#### Records supplied ####

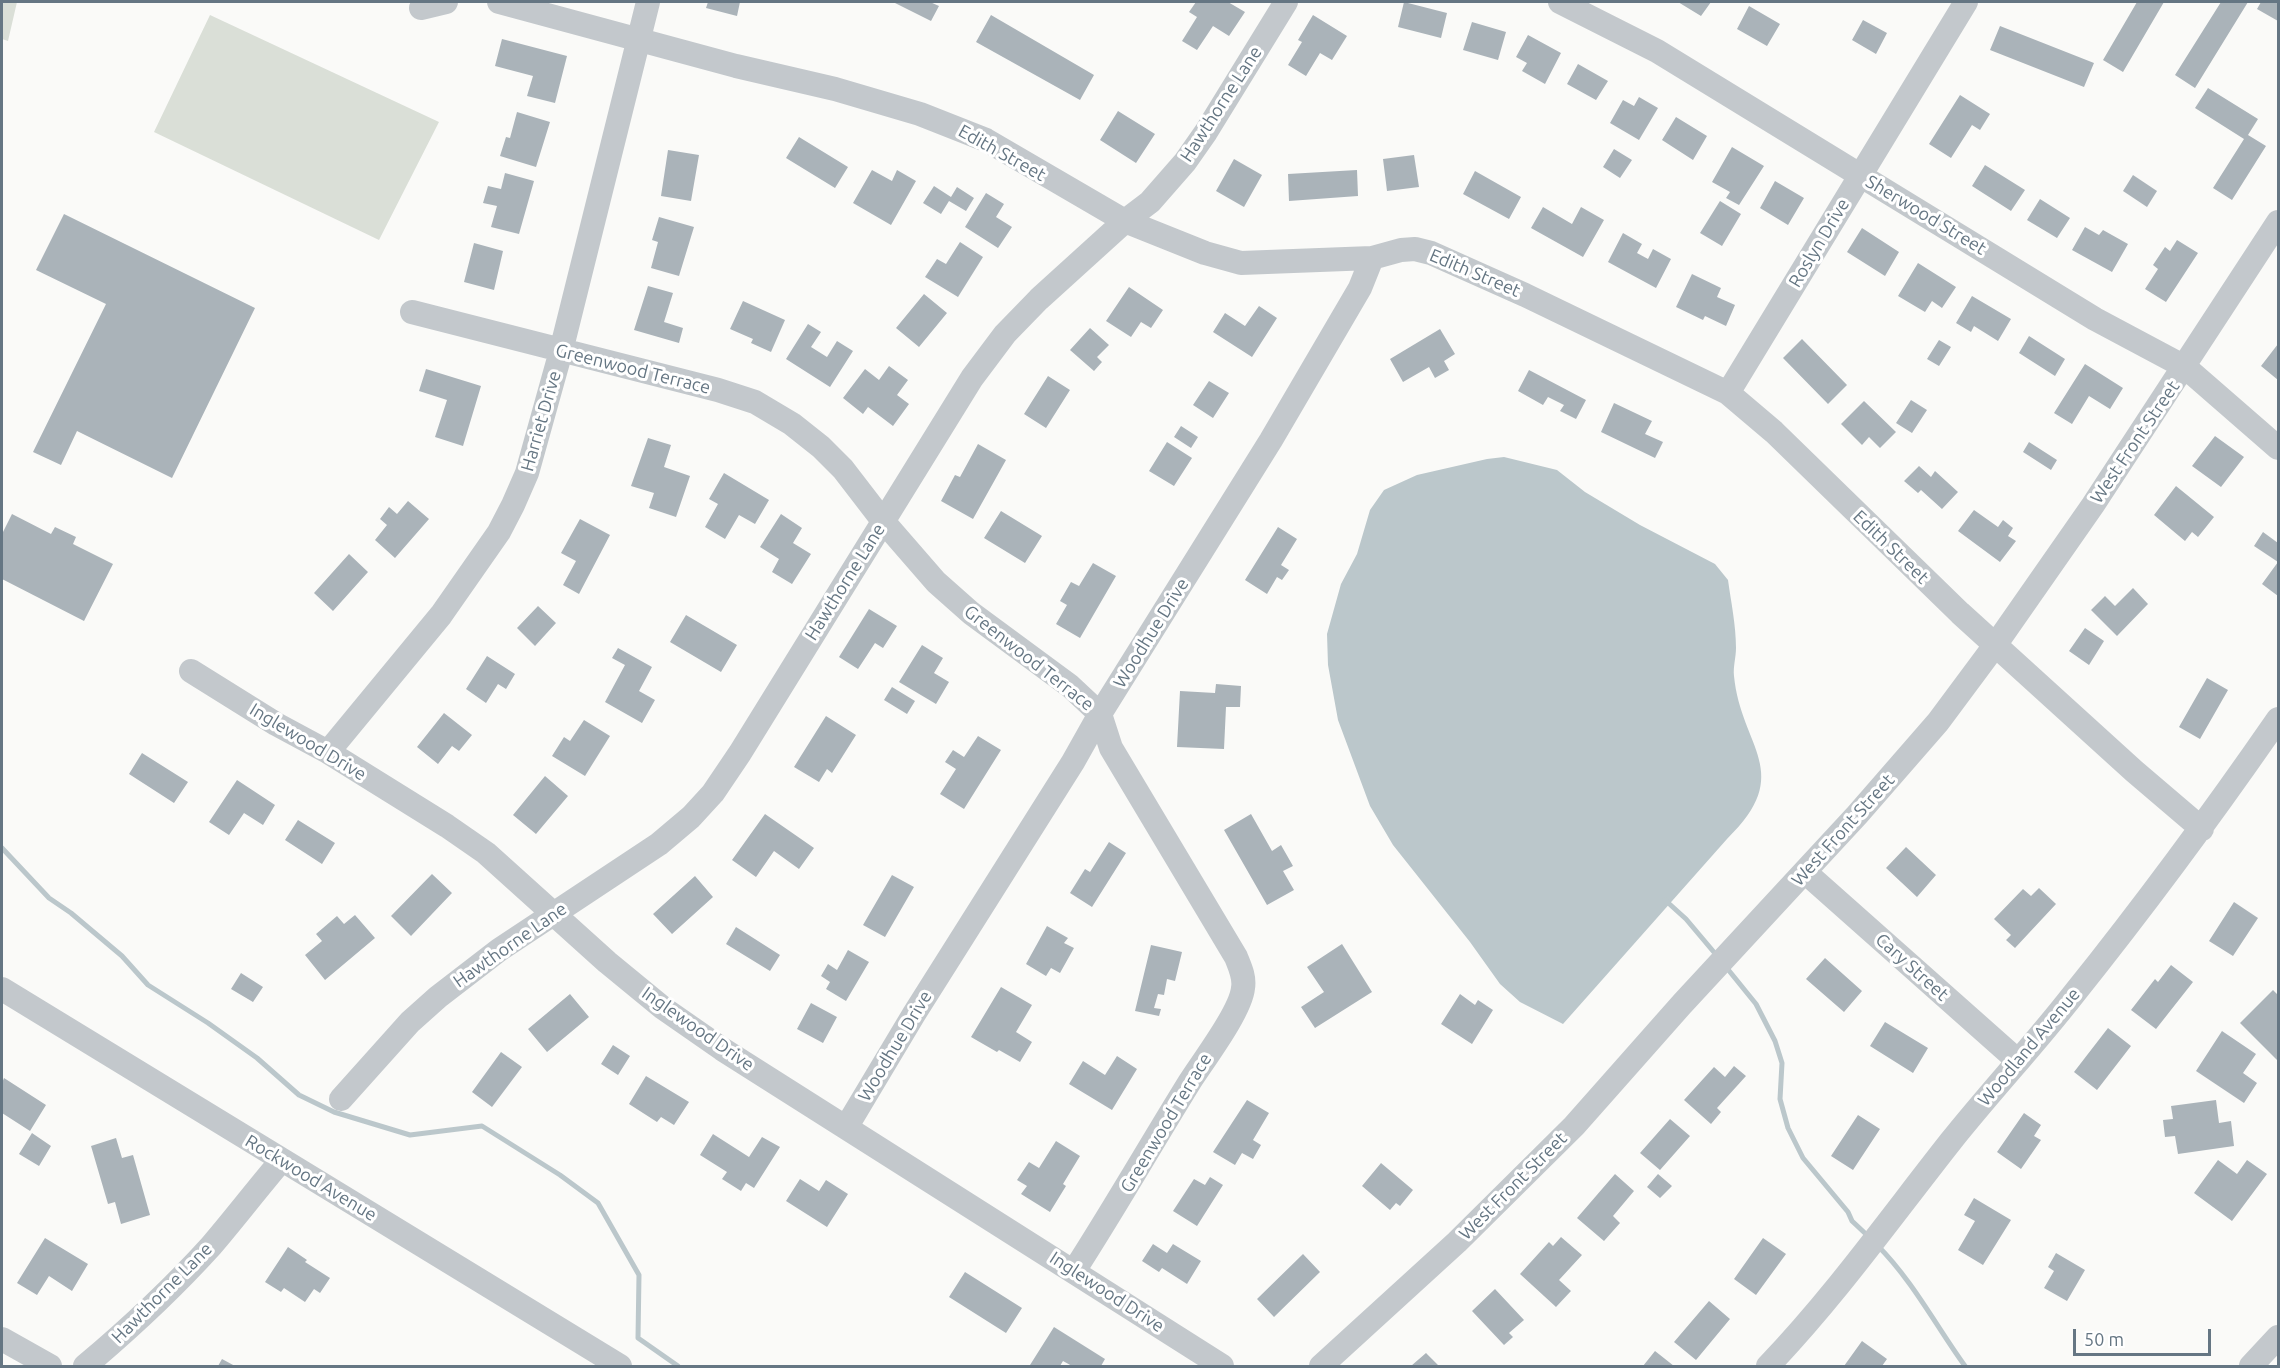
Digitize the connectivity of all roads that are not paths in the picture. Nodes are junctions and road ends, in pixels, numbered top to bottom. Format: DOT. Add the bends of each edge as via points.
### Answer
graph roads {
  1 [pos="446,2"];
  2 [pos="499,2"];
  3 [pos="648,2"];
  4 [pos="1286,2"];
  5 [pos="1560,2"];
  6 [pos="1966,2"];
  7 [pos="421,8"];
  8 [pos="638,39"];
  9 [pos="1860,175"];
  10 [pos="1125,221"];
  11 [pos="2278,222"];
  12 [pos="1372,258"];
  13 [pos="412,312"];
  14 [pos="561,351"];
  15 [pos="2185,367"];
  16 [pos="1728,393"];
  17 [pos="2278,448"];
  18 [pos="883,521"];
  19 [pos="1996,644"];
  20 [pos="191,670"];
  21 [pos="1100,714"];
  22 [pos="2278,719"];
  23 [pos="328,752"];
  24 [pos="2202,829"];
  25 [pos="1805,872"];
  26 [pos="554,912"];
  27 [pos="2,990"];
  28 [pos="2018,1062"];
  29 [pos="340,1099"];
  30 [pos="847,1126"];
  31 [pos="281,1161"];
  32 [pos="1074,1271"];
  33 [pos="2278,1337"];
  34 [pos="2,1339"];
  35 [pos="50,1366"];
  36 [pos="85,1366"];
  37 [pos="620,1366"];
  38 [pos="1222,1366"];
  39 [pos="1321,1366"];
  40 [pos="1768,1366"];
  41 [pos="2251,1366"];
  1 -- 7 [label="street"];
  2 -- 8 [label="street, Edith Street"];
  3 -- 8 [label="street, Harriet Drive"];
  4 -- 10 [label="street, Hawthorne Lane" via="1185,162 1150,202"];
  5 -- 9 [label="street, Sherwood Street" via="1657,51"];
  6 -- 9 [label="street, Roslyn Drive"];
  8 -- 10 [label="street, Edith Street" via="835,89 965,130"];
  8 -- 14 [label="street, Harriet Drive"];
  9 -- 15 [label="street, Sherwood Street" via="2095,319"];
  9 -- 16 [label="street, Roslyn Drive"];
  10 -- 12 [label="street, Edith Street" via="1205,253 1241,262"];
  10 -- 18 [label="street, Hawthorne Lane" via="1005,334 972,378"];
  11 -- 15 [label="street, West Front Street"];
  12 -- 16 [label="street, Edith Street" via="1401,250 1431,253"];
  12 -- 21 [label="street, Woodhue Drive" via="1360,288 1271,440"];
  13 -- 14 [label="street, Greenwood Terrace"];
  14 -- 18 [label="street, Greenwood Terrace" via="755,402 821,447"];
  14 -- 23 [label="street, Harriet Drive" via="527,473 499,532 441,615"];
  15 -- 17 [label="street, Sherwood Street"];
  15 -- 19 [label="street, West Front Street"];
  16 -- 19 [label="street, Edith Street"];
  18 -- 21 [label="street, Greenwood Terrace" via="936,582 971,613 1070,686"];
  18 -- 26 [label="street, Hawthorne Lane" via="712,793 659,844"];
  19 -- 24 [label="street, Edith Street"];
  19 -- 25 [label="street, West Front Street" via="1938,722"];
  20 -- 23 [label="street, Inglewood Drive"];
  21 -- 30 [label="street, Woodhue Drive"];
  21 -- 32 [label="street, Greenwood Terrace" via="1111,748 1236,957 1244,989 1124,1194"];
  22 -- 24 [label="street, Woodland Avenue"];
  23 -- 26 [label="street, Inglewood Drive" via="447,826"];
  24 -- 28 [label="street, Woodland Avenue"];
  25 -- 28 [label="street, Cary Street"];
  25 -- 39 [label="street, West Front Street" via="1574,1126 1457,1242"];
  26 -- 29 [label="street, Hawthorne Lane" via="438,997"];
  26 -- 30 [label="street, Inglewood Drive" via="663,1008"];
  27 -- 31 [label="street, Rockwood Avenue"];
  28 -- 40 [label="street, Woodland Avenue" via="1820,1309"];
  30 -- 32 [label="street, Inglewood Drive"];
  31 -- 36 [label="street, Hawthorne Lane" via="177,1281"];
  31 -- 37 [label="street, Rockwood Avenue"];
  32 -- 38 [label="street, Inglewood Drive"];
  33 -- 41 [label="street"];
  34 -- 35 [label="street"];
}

####

Task instructions: When the entries above show the word "Front" in a line, copy that line out.

Answer below:
  11 -- 15 [label="street, West Front Street"];
  15 -- 19 [label="street, West Front Street"];
  19 -- 25 [label="street, West Front Street" via="1938,722"];
  25 -- 39 [label="street, West Front Street" via="1574,1126 1457,1242"];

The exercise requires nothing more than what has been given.